When I was a kid, my mother and I would drop my father off at the international terminal at LAX and watch him race through the automatic doors, immaculately dressed and late for his flight. He worked as a photojournalist for Newsweek magazine from the 1960s to the 1990s. An extrovert in a fedora, he would charm the life story from whomever crossed his path in the terminal, on the plane, upon landing. We would often hear stories about him missing a train in Sarajevo or arriving in Poland too late to get a hotel room. While at Newsweek, he came very close to being transferred to the Paris bureau. A move was put into the works, then overruled. One of his white colleagues, when asked, claimed that she worried the French would treat him poorly because he was Black, which she later admitted was a lie. He never really got over it.
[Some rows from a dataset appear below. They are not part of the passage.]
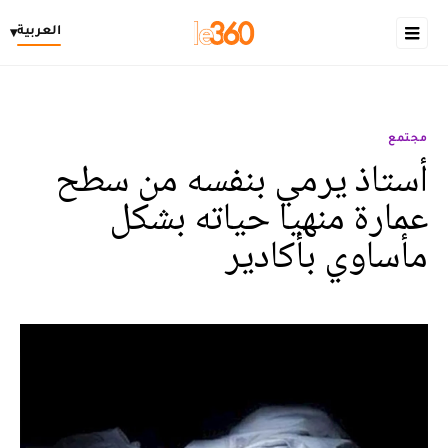
العربية
▾
مجتمع
أستاذ يرمي بنفسه من سطح
عمارة منهيا حياته بشكل
مأساوي بأكادير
Perhaps because he wasn’t able to move abroad, my father has recorded dozens of conversations with members of the African diaspora. It became a hobby. He interviewed Afro Germans in Berlin soon after the poet Audre Lorde encouraged young people in that community to seek each other out; the actress Marpessa Dawn, who moved to France as a young woman and costarred in the Academy Award–winning film, Black Orpheus (1959); the poet James Emanuel, pioneer of the “jazz haiku.” Sometimes this hobby overlapped with our family trips. Our vacation videos, which might begin with a shot of me as a toddler riding a carousel, would invariably cut to a half-hour-long conversation with a young man from Martinique who had made the innocent mistake of disembarking from his motorcycle in front of my father. We probably made our way to the Eiffel Tower or Trevi Fountain—I honestly can’t remember—but what I can recall is a trip to Italy in the early ’90s during which we visited a freckled woman named Daniella, a Black ballerina who had danced with Rudolf Nureyev in the late ’80s and lived with two gigantic black dogs amid an apple orchard in Assisi. The life stories he has collected, which he recites over and over again like a mantra or epic poem, are iterations of paths his life might have taken. As if by knowing them, he gets to live them all.
Al Thomas was an opera singer. I remember sitting on his rooftop patio in the early ’90s, strewn with plant vines, as the sounds of Rome traffic buzzed pleasantly below. In the staticky VHS tape that I recently digitized, Thomas wears sunglasses and a white sport jacket with an Italian soccer patch on the shoulder. His speaking voice hovers just above baritone. He toured in the 1950s with the Everyman Opera, performing Porgy and Bess in countries ranging from Russia to Venezuela, a cultural exchange funded by the U.S. State department and the Soviet Union with the express aim of softening the tensions of the Cold War. A young Maya Angelou was part of the cast. Truman Capote wrote about the Everyman Opera after traveling with them to St. Petersburg in a 1956 piece for The New Yorker called “The Muses Are Heard.” Thomas told my father he was annoyed at Capote for largely ignoring the Black cast, and for crafting, instead, an entertaining travelogue about the wardrobe and the chitchat of the wealthy, white wives—Leonore Gershwin and Wilva Breen—who had come along.